Given text
════════════════════
# Cleaning up acorns....



## mwhitnee (Feb 21, 2016)

I have an oak that's dropped about 1.3 million acorns on the front corner of my lawn.  So far just tried blowing them in the fall, which really didn't work so great and I have a good Echo blower.   There are so many it's almost overwhelming.

Rake them? Ehhh.  Keep driving over them with the mower?  Kinda works...


----------



## mass_burner (Feb 21, 2016)

Drop the tree? I've decided to drop an oak in the rear of my house, branches growing over house, it's the millions if seed pods.


----------



## mwhitnee (Feb 21, 2016)

mass_burner said:


> Drop the tree? I've decided to drop an oak in the rear of my house, branches growing over house, it's the millions if seed pods.



It's a nice tree, not sure if I want to do that yet but it's an option.  Good firewood though...

I could rent a commercial blower, bet that would work.


----------



## jatoxico (Feb 21, 2016)

Lawn sweeper should work if you have something to drag it with.


----------



## mwhitnee (Feb 21, 2016)

jatoxico said:


> Lawn sweeper should work if you have something to drag it with.



I have a lawn tractor.

I don't know exactly what that is, the cart with the roller brush on the bottom?


----------



## jatoxico (Feb 21, 2016)

mwhitnee said:


> I don't know exactly what that is, the cart with the roller brush on the bottom?


Yes I have one and used it just for that in the past. Cut the grass down short then sweep, won't get every last one but worked good for me.


----------



## EatenByLimestone (Feb 21, 2016)

You need more squirrels and deer.


Wait, red or white oak family?


----------



## mwhitnee (Feb 22, 2016)

EatenByLimestone said:


> You need more squirrels and deer.
> 
> 
> Wait, red or white oak family?



I'm not good at tree id...


----------



## peakbagger (Feb 22, 2016)
════════════════════
Records from a collection
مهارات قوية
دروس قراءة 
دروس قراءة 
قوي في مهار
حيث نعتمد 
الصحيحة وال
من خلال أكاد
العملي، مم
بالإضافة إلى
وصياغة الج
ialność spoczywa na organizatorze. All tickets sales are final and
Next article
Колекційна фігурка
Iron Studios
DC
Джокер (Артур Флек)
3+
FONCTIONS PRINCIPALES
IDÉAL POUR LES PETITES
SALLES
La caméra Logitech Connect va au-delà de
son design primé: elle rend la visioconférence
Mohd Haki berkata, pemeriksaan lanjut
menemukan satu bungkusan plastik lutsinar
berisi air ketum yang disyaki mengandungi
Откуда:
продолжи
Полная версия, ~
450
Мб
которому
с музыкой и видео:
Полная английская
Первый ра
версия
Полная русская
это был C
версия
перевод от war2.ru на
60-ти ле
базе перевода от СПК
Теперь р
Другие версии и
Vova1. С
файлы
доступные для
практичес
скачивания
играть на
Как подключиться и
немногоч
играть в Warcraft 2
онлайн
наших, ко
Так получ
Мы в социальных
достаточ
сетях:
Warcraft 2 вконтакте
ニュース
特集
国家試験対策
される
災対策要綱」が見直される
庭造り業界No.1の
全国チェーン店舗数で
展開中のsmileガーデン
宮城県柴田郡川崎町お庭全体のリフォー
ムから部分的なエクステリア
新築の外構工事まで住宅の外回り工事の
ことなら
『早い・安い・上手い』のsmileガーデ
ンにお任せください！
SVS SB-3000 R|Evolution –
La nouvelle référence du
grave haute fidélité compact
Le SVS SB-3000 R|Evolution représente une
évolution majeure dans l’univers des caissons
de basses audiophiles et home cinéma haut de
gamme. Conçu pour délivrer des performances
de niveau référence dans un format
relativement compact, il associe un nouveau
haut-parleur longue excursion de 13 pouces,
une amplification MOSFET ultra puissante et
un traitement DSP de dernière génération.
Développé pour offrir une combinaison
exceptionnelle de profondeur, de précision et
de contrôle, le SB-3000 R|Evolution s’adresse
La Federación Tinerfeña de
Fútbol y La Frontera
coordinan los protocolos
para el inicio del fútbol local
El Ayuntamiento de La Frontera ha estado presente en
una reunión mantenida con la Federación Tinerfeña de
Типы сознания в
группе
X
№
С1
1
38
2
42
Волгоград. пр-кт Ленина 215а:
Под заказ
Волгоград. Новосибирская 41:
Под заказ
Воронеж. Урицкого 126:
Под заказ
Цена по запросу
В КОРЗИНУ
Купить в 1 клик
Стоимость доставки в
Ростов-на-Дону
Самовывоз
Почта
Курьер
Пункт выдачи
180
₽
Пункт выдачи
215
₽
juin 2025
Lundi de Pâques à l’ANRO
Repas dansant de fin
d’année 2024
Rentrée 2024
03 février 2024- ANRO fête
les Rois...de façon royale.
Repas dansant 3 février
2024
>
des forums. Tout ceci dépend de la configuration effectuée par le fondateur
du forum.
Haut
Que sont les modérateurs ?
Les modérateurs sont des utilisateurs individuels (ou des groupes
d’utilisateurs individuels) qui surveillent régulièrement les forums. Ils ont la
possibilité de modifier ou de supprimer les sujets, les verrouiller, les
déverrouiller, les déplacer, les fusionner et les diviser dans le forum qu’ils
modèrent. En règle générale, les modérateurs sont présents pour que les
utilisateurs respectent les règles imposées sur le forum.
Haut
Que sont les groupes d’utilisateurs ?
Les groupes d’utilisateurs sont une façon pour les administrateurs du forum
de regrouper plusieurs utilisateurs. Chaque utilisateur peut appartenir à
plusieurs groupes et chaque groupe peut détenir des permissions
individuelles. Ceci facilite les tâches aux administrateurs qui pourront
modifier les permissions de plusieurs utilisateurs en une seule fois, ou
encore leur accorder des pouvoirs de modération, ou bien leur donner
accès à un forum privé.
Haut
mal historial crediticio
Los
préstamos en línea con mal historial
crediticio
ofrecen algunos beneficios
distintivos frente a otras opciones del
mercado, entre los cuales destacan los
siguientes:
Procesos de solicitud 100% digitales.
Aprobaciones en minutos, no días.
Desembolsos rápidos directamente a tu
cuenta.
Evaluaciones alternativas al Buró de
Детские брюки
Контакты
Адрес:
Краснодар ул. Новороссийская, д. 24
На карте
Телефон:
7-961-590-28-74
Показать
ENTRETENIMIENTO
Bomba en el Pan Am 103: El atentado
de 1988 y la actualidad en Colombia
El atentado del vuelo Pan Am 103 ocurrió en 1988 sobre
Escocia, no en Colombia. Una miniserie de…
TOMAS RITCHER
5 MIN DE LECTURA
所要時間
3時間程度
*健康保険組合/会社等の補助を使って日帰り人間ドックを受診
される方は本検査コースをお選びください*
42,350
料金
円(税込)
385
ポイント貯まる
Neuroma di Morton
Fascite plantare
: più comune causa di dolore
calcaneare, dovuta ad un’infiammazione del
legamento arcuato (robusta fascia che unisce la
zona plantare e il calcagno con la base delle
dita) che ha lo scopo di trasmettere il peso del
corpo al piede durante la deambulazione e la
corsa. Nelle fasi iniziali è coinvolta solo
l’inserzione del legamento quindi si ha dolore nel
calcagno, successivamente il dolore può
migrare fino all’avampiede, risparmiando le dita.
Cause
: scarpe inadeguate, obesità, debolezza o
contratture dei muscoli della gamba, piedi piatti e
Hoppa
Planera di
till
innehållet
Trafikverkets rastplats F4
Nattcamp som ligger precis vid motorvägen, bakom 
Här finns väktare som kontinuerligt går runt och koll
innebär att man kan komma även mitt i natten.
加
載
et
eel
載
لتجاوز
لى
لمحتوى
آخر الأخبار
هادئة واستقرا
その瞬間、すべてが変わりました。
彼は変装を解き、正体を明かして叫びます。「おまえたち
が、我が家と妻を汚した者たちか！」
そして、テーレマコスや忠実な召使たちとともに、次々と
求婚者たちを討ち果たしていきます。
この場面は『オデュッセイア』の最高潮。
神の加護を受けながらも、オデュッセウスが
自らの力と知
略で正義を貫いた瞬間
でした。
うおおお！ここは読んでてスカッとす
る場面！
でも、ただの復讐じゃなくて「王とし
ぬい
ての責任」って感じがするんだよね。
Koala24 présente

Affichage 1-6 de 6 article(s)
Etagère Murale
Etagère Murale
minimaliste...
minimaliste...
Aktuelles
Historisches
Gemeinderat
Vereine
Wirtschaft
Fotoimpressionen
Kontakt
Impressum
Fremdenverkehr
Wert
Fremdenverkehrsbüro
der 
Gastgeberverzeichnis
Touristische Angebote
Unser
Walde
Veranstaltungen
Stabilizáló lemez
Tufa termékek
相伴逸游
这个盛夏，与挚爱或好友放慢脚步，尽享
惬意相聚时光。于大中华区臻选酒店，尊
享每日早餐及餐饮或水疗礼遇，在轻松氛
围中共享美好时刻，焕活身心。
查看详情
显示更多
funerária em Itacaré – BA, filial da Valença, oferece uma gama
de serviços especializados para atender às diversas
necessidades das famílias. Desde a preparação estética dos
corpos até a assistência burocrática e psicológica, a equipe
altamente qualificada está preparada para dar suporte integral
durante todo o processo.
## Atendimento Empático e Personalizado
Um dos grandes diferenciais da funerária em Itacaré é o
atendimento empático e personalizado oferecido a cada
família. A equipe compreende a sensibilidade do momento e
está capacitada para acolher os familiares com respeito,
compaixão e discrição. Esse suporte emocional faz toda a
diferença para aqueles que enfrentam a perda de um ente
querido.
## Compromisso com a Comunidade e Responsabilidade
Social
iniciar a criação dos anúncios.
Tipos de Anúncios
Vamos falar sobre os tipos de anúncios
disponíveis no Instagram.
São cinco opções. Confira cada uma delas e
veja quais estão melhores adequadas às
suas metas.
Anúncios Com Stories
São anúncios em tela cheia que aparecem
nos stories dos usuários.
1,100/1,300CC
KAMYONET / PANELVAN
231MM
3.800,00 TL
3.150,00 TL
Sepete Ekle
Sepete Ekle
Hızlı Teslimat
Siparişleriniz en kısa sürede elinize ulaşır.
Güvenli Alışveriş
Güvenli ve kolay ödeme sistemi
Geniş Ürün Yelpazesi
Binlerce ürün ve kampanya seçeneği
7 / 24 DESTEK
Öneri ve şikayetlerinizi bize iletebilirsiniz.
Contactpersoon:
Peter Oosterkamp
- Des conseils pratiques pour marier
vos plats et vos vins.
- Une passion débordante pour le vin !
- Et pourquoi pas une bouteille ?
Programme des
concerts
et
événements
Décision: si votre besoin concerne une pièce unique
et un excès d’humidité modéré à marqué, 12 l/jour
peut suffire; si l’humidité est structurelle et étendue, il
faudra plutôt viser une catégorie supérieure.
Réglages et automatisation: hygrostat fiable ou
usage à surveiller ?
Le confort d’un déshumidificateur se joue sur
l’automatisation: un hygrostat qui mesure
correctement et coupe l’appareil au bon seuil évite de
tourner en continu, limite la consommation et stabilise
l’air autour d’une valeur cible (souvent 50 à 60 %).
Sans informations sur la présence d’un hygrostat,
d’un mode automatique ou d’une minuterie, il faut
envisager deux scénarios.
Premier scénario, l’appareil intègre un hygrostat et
════════════════════
Explore the material
1. Name every user who has a post header in the acorn cleanup thread, in the order each first appears.
2. Carry the acorn cleanup thread forward from its last line.

Answer list
1. mwhitnee, mass_burner, jatoxico, EatenByLimestone, peakbagger

2.
There is a company in Mass that advertises in Northland Woodlands magazine that they want to collect acorns from properties . They collect them and feed them to pigs for a few weeks before slaughter. Its supposed to give the pork a different taste. Apparently in Europe they just let the hogs out in the forest to collect them themselves. I had read that in the south when Chestnuts were the dominant tree that they also allowed the hogs to feed off the chestnut in the woods.


----------



## DougA (Feb 22, 2016)

Make beer. In Tuscany I had beer made from acorns. Very nice.


----------



## EatenByLimestone (Feb 23, 2016)

mwhitnee said:


> I'm not good at tree id...



Can you post a pic of a leaf?  If they still aren't on the tree they could be below it.


----------



## mwhitnee (Feb 24, 2016)

EatenByLimestone said:


> Can you post a pic of a leaf?  If they still aren't on the tree they could be below it.




I'll try and get to that.  How about one of those power brooms?


----------



## mass_burner (Feb 24, 2016)

You can clear the area around the tree and spread mulch. The nuts will blend in better and will eventually decompose.


----------



## EatenByLimestone (Feb 24, 2016)

mwhitnee said:


> I'll try and get to that.  How about one of those power brooms?




Imnot sure what a power broom is. Mythoyugbt is if its a white oak the acorns will taste pretty good.  You can eat them.  Red oaks, well they're best fed to friends.


----------



## firefighterjake (Feb 25, 2016)

Get a squirrel or two . . . that will take care of the acorns.


----------



## mwhitnee (Feb 26, 2016)

A power broom is something like this...  Too close to the street for deer I think, I hate squirrels lol

http://www.shindaiwa-usa.com/products/power-broom.aspx


----------



## greg13 (Feb 26, 2016)

mwhitnee said:


> A power broom is something like this...  Too close to the street for deer I think, I hate squirrels lol
> 
> http://www.shindaiwa-usa.com/products/power-broom.aspx



How do you feel about Chipmunks?


----------



## mwhitnee (Feb 26, 2016)

No rodents of any kind thank you...


----------



## jeffesonm (Feb 26, 2016)

Get a pig, they love acorns.


----------



## sportbikerider78 (Mar 1, 2016)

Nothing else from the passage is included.